In 2005 Marjorie retired from her position as a Vice President with JPMorgan Chase. George and Marjorie began their mutual retirement in a seniors community, where they paid monthly rent for the land their manufactured home sat on. Never completely comfortable with this arrangement, they located and purchased a pleasant lot with several citrus trees and with an older manufactured home sitting on it. The older home was subsequently "scraped" and replaced with a new, larger one.

Regarding the Maxwell Society website, one of the more interesting problems George has worked on is the physics of homopolar motors/generators … a phenomenon known since Faraday’s day (and one that has puzzled many physicists through the years). Having developed a certain expertise in computer-based modeling of relativistic phenomena, George determined that uncharged current loops are electrically polarized when they translate in their planes. The associated electric fields of such dipoles are not only consistent with the Lorentz field transformations, but explain some of the interesting results found experimentally (with spinning, disc-shaped magnets) by Guala-Valverde and others at the Julio-Palacio Institute in Argentina.

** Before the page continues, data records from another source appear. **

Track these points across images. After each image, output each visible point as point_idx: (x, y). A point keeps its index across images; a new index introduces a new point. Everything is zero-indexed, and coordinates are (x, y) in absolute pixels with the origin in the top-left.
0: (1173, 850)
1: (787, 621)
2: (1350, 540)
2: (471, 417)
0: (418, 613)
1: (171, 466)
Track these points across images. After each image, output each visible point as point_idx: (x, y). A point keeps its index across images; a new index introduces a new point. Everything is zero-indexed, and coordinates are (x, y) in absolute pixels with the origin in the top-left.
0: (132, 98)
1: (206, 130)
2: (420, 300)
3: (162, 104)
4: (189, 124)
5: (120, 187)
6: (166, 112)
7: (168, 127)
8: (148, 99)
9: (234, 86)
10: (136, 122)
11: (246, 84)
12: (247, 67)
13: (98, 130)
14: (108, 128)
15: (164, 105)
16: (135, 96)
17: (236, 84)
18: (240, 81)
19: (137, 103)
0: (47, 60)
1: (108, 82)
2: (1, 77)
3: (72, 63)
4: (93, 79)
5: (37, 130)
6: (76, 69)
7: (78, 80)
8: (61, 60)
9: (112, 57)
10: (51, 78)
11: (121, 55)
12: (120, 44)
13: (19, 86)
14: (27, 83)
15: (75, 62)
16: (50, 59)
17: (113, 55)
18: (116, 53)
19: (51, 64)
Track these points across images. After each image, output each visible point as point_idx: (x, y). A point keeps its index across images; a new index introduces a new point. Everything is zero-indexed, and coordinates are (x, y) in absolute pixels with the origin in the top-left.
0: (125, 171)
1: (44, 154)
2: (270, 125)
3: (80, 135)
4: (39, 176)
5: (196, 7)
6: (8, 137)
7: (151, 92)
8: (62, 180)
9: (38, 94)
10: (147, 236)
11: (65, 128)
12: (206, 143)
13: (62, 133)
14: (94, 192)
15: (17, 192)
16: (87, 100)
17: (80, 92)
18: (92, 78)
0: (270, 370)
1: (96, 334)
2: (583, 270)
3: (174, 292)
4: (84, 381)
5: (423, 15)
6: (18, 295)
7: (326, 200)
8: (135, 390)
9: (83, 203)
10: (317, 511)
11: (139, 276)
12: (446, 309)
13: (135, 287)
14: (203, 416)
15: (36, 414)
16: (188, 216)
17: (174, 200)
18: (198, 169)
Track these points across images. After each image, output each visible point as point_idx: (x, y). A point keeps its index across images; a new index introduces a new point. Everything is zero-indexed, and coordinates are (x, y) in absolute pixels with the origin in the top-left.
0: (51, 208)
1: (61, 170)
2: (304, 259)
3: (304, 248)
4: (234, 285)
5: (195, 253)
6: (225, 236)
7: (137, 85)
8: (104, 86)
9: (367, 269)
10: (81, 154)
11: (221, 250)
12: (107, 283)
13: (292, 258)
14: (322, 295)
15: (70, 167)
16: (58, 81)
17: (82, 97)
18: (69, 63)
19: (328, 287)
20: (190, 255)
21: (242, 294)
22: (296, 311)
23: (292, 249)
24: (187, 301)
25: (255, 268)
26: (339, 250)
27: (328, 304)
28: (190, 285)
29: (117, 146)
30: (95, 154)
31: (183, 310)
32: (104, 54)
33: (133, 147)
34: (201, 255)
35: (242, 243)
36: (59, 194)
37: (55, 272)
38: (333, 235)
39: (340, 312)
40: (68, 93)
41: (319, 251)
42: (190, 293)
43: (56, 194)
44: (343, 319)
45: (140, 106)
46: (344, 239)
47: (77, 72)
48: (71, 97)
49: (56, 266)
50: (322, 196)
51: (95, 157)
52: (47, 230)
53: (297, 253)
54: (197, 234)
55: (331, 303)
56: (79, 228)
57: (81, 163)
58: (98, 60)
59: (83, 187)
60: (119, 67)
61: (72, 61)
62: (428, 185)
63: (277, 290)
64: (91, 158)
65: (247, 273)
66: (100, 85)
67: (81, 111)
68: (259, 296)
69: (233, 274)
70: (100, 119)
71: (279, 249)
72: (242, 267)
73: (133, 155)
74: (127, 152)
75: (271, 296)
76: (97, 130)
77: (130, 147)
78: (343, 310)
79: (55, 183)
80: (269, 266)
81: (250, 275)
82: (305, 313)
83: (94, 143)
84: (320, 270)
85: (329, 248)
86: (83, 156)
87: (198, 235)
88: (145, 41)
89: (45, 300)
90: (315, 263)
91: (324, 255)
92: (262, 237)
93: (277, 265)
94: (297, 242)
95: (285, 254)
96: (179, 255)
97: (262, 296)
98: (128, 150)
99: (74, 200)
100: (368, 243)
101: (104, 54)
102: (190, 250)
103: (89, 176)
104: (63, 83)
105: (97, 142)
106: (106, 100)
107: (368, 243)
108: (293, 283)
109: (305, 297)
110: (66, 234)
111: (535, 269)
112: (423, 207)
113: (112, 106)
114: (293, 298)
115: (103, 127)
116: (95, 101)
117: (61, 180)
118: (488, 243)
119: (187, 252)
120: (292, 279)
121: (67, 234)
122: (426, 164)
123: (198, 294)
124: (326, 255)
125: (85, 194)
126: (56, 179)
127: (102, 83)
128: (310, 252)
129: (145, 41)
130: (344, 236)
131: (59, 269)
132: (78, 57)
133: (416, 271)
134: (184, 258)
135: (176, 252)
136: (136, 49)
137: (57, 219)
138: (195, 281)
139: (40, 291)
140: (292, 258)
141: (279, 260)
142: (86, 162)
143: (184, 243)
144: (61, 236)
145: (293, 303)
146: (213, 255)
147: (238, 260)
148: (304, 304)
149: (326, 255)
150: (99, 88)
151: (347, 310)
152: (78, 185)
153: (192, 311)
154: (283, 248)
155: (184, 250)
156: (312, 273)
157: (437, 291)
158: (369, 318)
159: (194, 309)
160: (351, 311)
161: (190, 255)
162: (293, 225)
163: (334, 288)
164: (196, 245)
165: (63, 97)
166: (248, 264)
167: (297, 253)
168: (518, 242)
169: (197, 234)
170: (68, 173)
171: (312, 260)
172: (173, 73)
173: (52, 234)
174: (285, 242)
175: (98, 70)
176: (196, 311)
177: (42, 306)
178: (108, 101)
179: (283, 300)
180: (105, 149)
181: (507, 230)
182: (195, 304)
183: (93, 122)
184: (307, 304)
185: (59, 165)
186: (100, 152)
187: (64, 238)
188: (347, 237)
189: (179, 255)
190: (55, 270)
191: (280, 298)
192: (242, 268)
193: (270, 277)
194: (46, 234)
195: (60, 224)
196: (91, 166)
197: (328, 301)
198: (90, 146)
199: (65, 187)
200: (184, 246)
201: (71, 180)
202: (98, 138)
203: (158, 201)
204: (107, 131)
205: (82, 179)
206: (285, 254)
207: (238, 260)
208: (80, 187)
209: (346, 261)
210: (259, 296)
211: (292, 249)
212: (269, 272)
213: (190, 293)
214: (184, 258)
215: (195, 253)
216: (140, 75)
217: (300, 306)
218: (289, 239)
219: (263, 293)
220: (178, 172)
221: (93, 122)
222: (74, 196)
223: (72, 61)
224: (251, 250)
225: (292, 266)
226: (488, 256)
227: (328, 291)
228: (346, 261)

Some of the most popular articles on The Maxwell Society site have been in other areas, particularly the modeling of the quantum wave function as a spinning spiral and the derivation of the Maxwell-Boltzmann distribution in velocity space.  More recently, influenced no doubt by Heisenberg's suggestion that if you can't observe  it then it's an empty concept, George has written on the "classical paradigm," and how the mindsets acquired from it probably hamper one's understanding of quantum theory.